Opinion: GOP bill has no champions; I wonder why

(AP)

In normal political times, under normal political conditions, the Republican Party’s insistence on passing its plan to “repeal and replace” Obama would be almost inexplicable.

After all, their plan is deeply, deeply unpopular, and they know it. They tell you that they know it by conceiving it in total secrecy, to the point of keeping fellow Senate Republicans in the dark about its contents, before rushing to try to enact it. They tell you that they know it by point-blank lying about its impacts and intentions. They also tell you they know it by the fact that they are spending the congressional recess hiding from the public and the press instead of going out to at least try to build public support for a plan already on political life support.

Where are the champions of this bill, those willing to be defined by their support for it? Apparently they don’t exist.

They can’t build public support for their plan because they have no foundation on which to start. Their approach has two basic elements, and each element, by itself, is also deeply unpopular. By margins of two-to-one, three-to-one or even five-to-one, Americans oppose cuts to Medicaid and oppose rolling back Medicaid expansion. The second major element of the bill — cutting taxes on the wealthy — is opposed by even larger margins. When Gallup asked the question in April, for example, just 10 percent of Americans believed that upper-income Americans are taxed too much.
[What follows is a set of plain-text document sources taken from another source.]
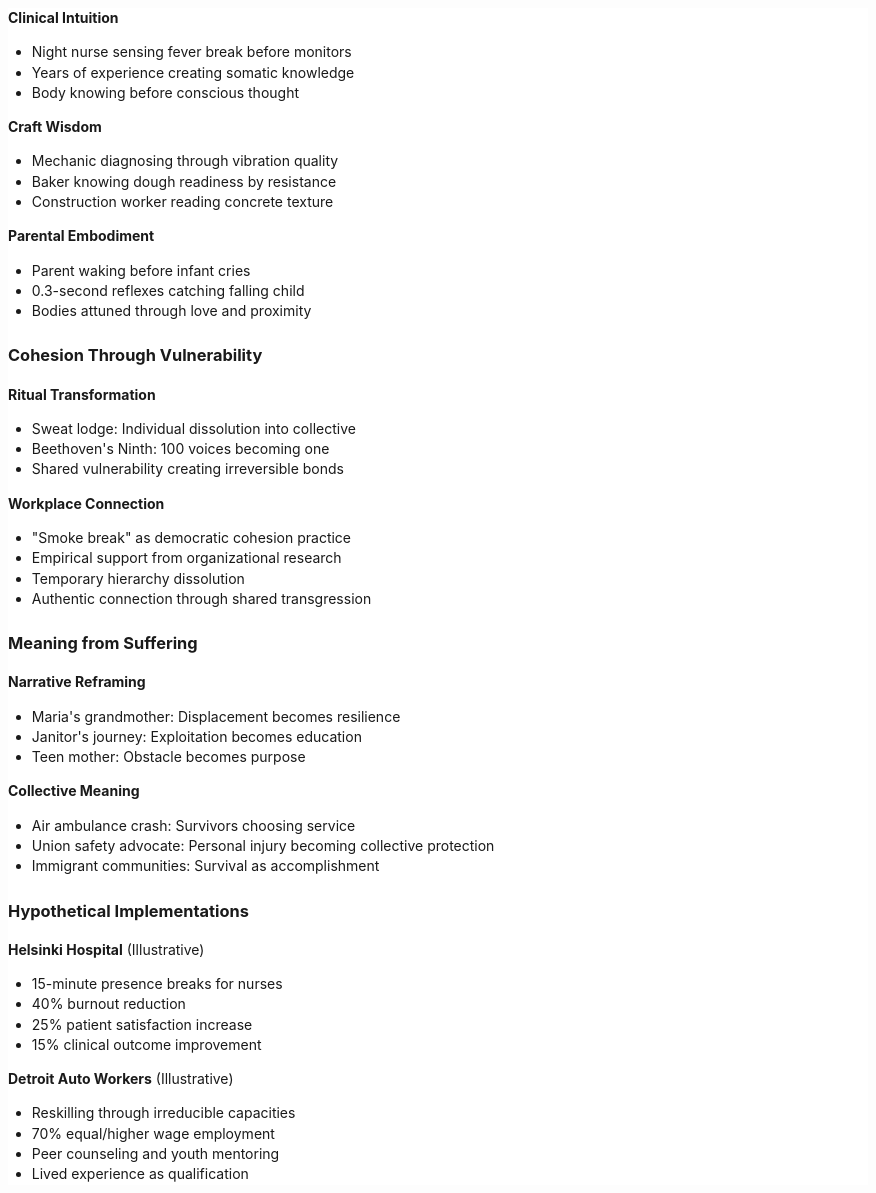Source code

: **Clinical Intuition**
- Night nurse sensing fever break before monitors
- Years of experience creating somatic knowledge
- Body knowing before conscious thought

**Craft Wisdom**
- Mechanic diagnosing through vibration quality
- Baker knowing dough readiness by resistance
- Construction worker reading concrete texture

**Parental Embodiment**
- Parent waking before infant cries
- 0.3-second reflexes catching falling child
- Bodies attuned through love and proximity

### Cohesion Through Vulnerability

**Ritual Transformation**
- Sweat lodge: Individual dissolution into collective
- Beethoven's Ninth: 100 voices becoming one
- Shared vulnerability creating irreversible bonds

**Workplace Connection**
- "Smoke break" as democratic cohesion practice
- Empirical support from organizational research
- Temporary hierarchy dissolution
- Authentic connection through shared transgression

### Meaning from Suffering

**Narrative Reframing**
- Maria's grandmother: Displacement becomes resilience
- Janitor's journey: Exploitation becomes education
- Teen mother: Obstacle becomes purpose

**Collective Meaning**
- Air ambulance crash: Survivors choosing service
- Union safety advocate: Personal injury becoming collective protection
- Immigrant communities: Survival as accomplishment

### Hypothetical Implementations

**Helsinki Hospital** (Illustrative)
- 15-minute presence breaks for nurses
- 40% burnout reduction
- 25% patient satisfaction increase
- 15% clinical outcome improvement

**Detroit Auto Workers** (Illustrative)
- Reskilling through irreducible capacities
- 70% equal/higher wage employment
- Peer counseling and youth mentoring
- Lived experience as qualification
Combine the unpopularity of Medicaid cuts with the unpopularity of tax cuts for the rich, and you have a plan that ought to be poison at the ballot box. So the question then arises: Why? Why would a political party feel compelled to link its fortune to passage of such a bad bill?

Like most complicated questions, no single factor explains it. But here are three of the most important:

1.) Republicans don’t know what else to do. Dating back to the time of Reagan, Republicans have defined themselves by their support for “supply-side economics,” derided by their opponents as “trickle-down economics.” For much of the past decade, they have also used their crusade against Obamacare as a symbol of their larger effort to dismantle the social safety net. They have nothing else in their policy toolbox, nothing better that they can propose that might come across as a 21st century approach to a 21st century situation. They’re doing this because, well, this is what Republicans always do.

2.) Thanks largely to Citizens United, Republicans have become hostage to and subservient to their donors. (And yes, it is also true, if to a lesser extent, among Democrats.) Take the situation in Nevada, where Republican Sen. Dean Heller announced that he will vote against his party’s “repeal and replace” plan. Politically speaking, Heller’s position is a no-brainer. He faces a tough re-election battle next year in a state where the Republican governor embraced Medicaid expansion, and where 400,000 people might lose health coverage under the GOP plan. (That’s in a state with a population of 3 million.) Not surprisingly, polls indicate that just 10 percent of Nevada voters support cutting Medicaid, while 76 percent want Medicaid funding to be maintained (43 percent) or increased (33 percent).

However, Heller’s stance has reportedly outraged billionaire casino owners Sheldon Adelson and Steve Wynn, both of whom invested heavily in Heller and now feel betrayed. (By one estimate, Adelson alone would save $40 million a year in taxes if the Senate bill becomes law.) Heller is already being warned that his financial backing is at risk, and that he may face a primary opponent next year with extensive support in the form of “independent expenditures.” Other Republicans are watching his fate closely.

3.) The impressive party discipline within the modern GOP has two primary sources. As we’ve seen, one is the donor class. The second is the conservative political-entertainment complex, which generates its profits almost exclusively within the narrow confines of the GOP base. The Sean Hannitys and Rush Limbaughs of the world don’t have to face a mixed electorate; they don’t have to govern. All they have to do is pander to the party base, and as enforcers of party purity, they are every bit as effective and intolerant as the commissars of the old Soviet Union. They don’t see pragmatism as a viable policy option; they see it as a threat to their livelihood.

4.) Finally, we have to acknowledge that many Republicans are simply true believers. They honestly believe that having no health insurance is better than having government health insurance, that health care is not a right for all but a reward best reserved for the prosperous, that as Americans, our obligations to each other are satisfied by doing well for ourselves individually. Moreover, they believe that a majority of their fellow Americans either share those beliefs or can be convinced to do so. And they can point to their control of Congress and the presidency as supporting evidence of that last claim.

However, there’s one big problem. Donald Trump was elected on a promise that he would not cut Medicaid, that deductibles and premiums would go down while coverage improved. He was elected on a theme of protecting the little guy from the powerful elite. Republicans in general, especially in swing states and districts, were elected on the vague promise that they had something better, more effective and generous in mind than Obamacare. In short, what Republicans told each other about their goals and intentions through conservative media, and what Republicans told voters in general, were profoundly different.

What we’re seeing now is Republicans in power, struggling to reconcile those two visions. The House and Senate bills represent their effort to satisfy the expectations they have built within their own base;  the distortions, lies, secrecy and lack of enthusiastic GOP support for those bills represents an acknowledgment that the public as a whole finds that approach unacceptable.